Всякий раз, открывая эту тетрадь, я смотрю на свое имя, выведенное на первой странице. Мне приятно смотреть на свой сдержанный, не слишком крупный почерк с наклоном, который, впрочем, легко выдает мой возраст. Мне сорок три года, хотя убедить себя в этом мне удается не всегда. Другие люди тоже удивляются, видя меня с детьми, и всегда делают мне комплименты, от которых Риккардо и Мирелла неловко улыбаются. Как бы там ни было, мне сорок три, и уже попросту стыдно прибегать к разным детским уловкам, чтобы делать записи в тетради. Поэтому совершенно необходимо признаться Микеле и детям в существовании этого дневника и заявить о моем праве закрываться в комнате и писать, когда мне охота. Я действовала глупо с самого начала и, продолжая, все сильнее усугубляю собственное ощущение, будто делаю что-то плохое, выводя на бумаге эти невинные строки. Какой абсурд. Я теперь даже на работе места себе не нахожу. Если директор конторы просит меня задержаться подольше, боюсь, что Микеле вернется домой раньше меня и по какой-нибудь неожиданной причине примется рыться в старых бумагах, где я прячу тетрадь; поэтому частенько придумываю какое-нибудь оправдание, чтобы уйти, тем самым отказываясь от сверхурочных. И домой прихожу, охваченная страшной тревогой; если замечаю висящее в прихожей пальто Микеле, сердце уходит в пятки: захожу в столовую, опасаясь увидеть мужа с глянцевой чернотой тетради в руках. Если застаю его беседующим с детьми, тоже думаю, что он, наверное, нашел ее и ждет, пока мы останемся наедине, чтобы поговорить со мной об этом. Мне вечно кажется, что по вечерам он особенно тщательно закрывает дверь в нашу комнату, проверяя пружину в дверной ручке. «Сейчас повернется и все мне выскажет». Но он ничего не говорит; я поняла, что он всегда так закрывает дверь просто потому, что привык все делать тщательно.

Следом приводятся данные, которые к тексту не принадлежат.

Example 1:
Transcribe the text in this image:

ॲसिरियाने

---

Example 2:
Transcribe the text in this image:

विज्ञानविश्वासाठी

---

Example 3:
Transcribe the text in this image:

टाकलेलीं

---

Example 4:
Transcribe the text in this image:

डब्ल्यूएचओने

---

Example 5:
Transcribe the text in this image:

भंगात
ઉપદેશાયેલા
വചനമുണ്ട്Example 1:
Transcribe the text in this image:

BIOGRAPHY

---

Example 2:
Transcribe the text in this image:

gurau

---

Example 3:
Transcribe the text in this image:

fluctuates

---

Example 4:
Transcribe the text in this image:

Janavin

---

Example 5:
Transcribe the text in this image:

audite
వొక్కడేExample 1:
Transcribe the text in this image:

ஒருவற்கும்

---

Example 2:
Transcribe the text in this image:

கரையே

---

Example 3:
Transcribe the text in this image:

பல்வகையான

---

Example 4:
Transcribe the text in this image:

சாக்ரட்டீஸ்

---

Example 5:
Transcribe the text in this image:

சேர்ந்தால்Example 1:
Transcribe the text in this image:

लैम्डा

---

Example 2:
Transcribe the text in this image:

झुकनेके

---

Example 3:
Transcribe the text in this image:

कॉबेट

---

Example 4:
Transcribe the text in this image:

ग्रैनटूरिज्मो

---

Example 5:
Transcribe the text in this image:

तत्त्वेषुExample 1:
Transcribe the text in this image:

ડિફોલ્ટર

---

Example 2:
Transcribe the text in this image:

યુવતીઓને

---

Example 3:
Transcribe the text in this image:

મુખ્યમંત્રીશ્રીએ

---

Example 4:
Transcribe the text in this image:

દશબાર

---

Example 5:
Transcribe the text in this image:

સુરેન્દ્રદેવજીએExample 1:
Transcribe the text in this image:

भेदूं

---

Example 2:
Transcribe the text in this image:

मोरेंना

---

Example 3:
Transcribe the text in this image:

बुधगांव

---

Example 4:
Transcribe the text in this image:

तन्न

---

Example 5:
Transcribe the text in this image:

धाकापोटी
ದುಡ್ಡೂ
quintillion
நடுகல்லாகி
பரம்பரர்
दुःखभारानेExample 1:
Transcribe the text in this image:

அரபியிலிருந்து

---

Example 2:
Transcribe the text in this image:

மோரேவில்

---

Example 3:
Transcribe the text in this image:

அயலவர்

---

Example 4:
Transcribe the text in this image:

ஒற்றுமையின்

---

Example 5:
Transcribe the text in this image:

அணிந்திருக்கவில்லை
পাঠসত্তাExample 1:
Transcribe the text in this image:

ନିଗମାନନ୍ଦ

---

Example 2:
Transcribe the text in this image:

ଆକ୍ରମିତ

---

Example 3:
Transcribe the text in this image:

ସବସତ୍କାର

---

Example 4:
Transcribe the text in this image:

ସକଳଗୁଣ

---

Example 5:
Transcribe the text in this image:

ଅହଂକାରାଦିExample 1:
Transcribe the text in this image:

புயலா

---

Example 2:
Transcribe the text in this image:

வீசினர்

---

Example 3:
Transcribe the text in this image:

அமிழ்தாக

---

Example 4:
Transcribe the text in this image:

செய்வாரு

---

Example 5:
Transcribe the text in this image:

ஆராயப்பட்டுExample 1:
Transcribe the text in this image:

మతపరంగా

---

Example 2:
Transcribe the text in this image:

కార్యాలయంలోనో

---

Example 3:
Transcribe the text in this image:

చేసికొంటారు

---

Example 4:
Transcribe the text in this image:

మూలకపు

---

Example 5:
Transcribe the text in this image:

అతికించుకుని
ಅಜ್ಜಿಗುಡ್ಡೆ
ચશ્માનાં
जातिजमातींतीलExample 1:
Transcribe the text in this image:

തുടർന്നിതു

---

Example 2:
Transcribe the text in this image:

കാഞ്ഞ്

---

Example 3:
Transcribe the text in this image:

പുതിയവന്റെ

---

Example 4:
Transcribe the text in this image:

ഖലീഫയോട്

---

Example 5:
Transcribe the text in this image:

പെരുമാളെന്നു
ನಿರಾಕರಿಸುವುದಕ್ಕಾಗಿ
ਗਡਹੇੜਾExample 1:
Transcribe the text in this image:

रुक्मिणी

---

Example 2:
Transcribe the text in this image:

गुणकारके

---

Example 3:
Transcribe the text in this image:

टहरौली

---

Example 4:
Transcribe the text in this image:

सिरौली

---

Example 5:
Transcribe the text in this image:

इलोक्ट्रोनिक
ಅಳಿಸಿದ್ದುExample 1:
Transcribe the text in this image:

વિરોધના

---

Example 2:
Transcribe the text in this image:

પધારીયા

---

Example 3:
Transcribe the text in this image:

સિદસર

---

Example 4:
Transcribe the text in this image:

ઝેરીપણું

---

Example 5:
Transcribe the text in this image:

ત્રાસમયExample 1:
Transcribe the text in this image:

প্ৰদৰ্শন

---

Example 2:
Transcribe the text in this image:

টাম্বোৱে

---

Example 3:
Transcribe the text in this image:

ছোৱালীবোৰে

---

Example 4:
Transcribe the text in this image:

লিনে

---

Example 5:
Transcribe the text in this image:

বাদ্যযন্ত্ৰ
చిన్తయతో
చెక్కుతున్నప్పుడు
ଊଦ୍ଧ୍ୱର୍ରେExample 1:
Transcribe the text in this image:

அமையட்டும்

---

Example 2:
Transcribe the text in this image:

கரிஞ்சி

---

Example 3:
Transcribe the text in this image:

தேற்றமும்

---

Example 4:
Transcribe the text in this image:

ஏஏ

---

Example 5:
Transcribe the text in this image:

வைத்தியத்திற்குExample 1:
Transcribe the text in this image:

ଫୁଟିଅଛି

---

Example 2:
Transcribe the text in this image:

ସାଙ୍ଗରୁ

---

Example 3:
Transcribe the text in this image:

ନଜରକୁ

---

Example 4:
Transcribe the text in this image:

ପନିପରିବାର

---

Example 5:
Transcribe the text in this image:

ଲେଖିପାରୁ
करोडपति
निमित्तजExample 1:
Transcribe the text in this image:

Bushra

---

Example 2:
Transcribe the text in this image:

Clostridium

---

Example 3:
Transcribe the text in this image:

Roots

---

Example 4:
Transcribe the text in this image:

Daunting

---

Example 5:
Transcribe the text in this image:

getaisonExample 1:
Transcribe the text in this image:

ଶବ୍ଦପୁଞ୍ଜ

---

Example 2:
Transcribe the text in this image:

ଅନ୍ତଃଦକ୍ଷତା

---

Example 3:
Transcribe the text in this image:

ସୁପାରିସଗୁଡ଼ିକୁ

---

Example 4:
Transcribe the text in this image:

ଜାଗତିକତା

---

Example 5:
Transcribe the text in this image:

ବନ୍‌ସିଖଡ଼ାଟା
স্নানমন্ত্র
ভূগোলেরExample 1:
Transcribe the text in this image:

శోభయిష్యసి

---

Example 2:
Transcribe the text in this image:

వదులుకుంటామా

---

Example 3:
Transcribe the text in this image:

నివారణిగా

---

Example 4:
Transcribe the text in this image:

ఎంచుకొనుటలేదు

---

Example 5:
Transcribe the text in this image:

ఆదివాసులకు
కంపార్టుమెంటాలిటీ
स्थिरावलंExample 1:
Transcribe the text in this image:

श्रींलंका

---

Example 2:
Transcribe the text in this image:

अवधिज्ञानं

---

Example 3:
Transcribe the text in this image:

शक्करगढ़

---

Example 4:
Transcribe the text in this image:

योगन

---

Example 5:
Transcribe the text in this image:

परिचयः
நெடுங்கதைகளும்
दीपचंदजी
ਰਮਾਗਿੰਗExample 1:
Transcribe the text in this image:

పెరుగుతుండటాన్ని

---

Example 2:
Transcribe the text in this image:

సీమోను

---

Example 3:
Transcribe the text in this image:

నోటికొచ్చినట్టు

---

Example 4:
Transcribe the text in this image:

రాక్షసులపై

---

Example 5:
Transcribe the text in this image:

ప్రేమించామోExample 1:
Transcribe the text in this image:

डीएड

Два дня назад Микеле позвонил мне на работу, и я тут же испугалась, что он почему-то вернулся домой и нашел тетрадь. Леденея, я взяла трубку, чтобы ответить.
– Послушай, я должен тебе кое-что сказать… – начал он.
В течении нескольких секунд я поспешно спрашивала себя, отстаивать ли свое право иметь столько тетрадей, сколько пожелаю, и писать там то, что мне заблагорассудится, или же взмолиться: «Микеле, пойми меня, знаю, я поступила дурно…»
Но он просто хотел узнать, не забыл ли Риккардо заплатить университетские взносы, потому что в этот день истекал срок оплаты.
В чера вечером, сразу после ужина, я сказала Мирелле, что мне не по душе ее привычка закрывать на ключ ящик своего стола. В ее ответе прозвучало удивление: она ведь уже много лет привыкла так делать. Я возразила, что как раз много лет и не одобряю. Мирелла оживленно ответила, что она так много учится именно потому, что хочет начать работать, стать независимой и уйти из дома, едва станет совершеннолетней: тогда она сможет запирать какие угодно ящики и никого при этом не злить. И добавила, что хранит в этом ящике свой дневник, вот почему он на замке, да и вообще, Риккардо тоже свой запирает, потому что кладет туда все письма, которые ему пишут девушки. Я ответила, что в таком случае и нам с Микеле полагается право иметь ящик, который запирается на ключ.
– Так ведь он у нас есть, – сказал Микеле. – Это ящик, в котором мы деньги храним.
Я настаивала, что хотела бы иметь свой собственный; а он, улыбаясь, спросил меня:
– Что ты с ним будешь делать?
– Ну, не знаю, буду хранить там мои личные бумаги, – ответила я, – кое-что на память. А может, даже настоящий дневник, как Мирелла.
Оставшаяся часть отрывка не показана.